#### Instructions
(A) Update the passage on God's covenant with Abraham: rewrite everything from "The covenant contains" down to "curse in kind.", putting "remarkable" in place of "wonderful".
(B) Which Bible references, given as book, chapter and verse, does the passage on God's covenant with Abraham cite? List them all.
(C) Translate this sentence from the passage on God's covenant with Abraham into Spanish: "God always promised they would return."

#### Document passage

========

Friday, July 01, 2016

No conditions

We were talking about the provisions of the covenant God made with Abraham. God said that to the nation that came from Abraham, Isaac and Jacob He would give the land of Canaan forever – for “an everlasting possession” (Genesis 17:8). Israel were later scattered from the land because of their disobedience, but the land remained theirs. God always promised they would return.

According to the covenant, all the families of the earth would be blessed through this nation. Consider the number of medical and scientific discoveries, the number of Nobel prizewinners, the humanitarian efforts at national disasters. The Bible – both Old and New Testaments – was written by Jews. (The Old Testament was written by Jews. Of the writers of the 27 books of the New Testament, only Luke may have been a Gentile – and that’s not certain.) Above all, consider the blessing to the world brought by the Jewish Messiah. “Salvation,” He said, “is of the Jews” (John 4:22).

The covenant contains a wonderful promise, which apparently applies to all of the Jews: “I will bless those who bless you, and I will curse him who curses you” (Genesis 12:3). The blessing appears to be a blessing in kind, and the curse a curse in kind.

========

#### Stored data
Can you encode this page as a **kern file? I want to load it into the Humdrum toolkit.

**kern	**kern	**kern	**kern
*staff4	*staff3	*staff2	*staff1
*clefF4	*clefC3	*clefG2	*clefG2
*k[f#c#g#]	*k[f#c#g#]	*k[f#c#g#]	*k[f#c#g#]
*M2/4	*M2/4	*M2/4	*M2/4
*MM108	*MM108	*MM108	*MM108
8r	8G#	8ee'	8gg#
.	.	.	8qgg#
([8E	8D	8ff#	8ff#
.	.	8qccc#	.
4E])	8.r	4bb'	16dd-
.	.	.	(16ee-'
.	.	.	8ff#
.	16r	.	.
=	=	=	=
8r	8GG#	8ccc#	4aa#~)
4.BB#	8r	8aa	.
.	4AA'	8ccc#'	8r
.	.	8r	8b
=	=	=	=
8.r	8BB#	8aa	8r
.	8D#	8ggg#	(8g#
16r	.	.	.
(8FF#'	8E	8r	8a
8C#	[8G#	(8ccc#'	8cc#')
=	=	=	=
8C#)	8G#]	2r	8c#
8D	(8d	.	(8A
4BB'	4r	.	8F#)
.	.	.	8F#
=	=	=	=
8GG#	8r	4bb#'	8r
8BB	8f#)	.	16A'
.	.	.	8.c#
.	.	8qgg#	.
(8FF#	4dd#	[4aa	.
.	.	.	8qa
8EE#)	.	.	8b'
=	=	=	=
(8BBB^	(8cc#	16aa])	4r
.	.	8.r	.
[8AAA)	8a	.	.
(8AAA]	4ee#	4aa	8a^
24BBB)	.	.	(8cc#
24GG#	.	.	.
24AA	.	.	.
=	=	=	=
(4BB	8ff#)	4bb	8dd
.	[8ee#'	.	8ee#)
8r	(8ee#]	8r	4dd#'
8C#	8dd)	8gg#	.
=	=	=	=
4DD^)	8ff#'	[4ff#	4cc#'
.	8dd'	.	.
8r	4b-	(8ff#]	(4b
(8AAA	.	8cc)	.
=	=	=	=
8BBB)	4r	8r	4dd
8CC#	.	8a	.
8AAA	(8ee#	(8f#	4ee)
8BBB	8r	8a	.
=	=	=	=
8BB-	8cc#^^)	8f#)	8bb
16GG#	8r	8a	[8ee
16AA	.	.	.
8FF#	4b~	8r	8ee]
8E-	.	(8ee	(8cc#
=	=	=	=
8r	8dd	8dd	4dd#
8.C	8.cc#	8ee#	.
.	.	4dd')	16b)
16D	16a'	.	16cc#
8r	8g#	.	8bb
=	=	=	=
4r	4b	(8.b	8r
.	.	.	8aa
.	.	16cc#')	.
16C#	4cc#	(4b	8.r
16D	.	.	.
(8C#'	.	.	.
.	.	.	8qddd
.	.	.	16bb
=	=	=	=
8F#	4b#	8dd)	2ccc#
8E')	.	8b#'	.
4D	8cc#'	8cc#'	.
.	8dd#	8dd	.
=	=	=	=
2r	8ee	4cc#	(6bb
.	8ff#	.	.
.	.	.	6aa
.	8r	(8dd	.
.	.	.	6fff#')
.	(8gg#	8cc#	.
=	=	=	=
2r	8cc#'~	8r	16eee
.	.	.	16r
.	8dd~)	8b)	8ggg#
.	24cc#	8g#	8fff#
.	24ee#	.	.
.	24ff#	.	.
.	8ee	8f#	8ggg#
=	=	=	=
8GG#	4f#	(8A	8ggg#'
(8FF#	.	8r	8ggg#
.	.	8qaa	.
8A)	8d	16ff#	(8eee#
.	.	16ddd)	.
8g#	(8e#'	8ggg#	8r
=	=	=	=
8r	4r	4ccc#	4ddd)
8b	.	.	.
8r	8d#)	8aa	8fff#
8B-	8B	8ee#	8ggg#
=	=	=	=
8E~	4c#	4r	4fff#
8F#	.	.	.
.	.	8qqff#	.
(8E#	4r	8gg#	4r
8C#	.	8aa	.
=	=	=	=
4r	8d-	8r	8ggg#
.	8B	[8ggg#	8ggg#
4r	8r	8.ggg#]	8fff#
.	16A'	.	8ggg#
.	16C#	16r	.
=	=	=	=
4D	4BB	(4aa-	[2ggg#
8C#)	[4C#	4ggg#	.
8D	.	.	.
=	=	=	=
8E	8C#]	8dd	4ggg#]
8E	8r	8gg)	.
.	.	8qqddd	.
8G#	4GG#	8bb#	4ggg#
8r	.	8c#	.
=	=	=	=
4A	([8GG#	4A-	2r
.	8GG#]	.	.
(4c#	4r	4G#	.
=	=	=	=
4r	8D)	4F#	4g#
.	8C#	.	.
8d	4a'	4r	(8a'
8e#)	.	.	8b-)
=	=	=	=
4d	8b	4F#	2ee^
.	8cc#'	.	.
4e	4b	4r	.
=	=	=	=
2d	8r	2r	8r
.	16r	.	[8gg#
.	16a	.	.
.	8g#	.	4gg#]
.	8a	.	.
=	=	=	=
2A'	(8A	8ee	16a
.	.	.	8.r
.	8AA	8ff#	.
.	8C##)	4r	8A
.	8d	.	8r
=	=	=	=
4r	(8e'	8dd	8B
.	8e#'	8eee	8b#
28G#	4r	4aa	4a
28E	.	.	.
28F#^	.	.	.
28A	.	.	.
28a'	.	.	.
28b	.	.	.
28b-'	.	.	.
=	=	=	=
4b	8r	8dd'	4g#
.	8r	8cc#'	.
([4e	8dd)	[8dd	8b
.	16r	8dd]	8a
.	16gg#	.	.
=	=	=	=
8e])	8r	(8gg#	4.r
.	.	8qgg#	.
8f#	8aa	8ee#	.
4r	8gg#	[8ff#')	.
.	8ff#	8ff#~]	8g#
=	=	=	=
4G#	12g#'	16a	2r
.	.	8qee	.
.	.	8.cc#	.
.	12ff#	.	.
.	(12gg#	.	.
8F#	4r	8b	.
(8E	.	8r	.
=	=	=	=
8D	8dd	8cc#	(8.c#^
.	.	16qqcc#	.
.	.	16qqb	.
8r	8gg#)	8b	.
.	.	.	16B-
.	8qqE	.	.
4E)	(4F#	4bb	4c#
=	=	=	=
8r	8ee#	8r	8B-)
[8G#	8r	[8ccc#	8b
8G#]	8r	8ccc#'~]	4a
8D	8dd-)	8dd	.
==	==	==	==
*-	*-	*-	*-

========

#### Solutions in order
(A)
The covenant contains a remarkable promise, which apparently applies to all of the Jews: “I will bless those who bless you, and I will curse him who curses you” (Genesis 12:3). The blessing appears to be a blessing in kind, and the curse a curse in kind.

(B)
Genesis 17:8
John 4:22
Genesis 12:3

(C) Dios siempre prometió que volverían.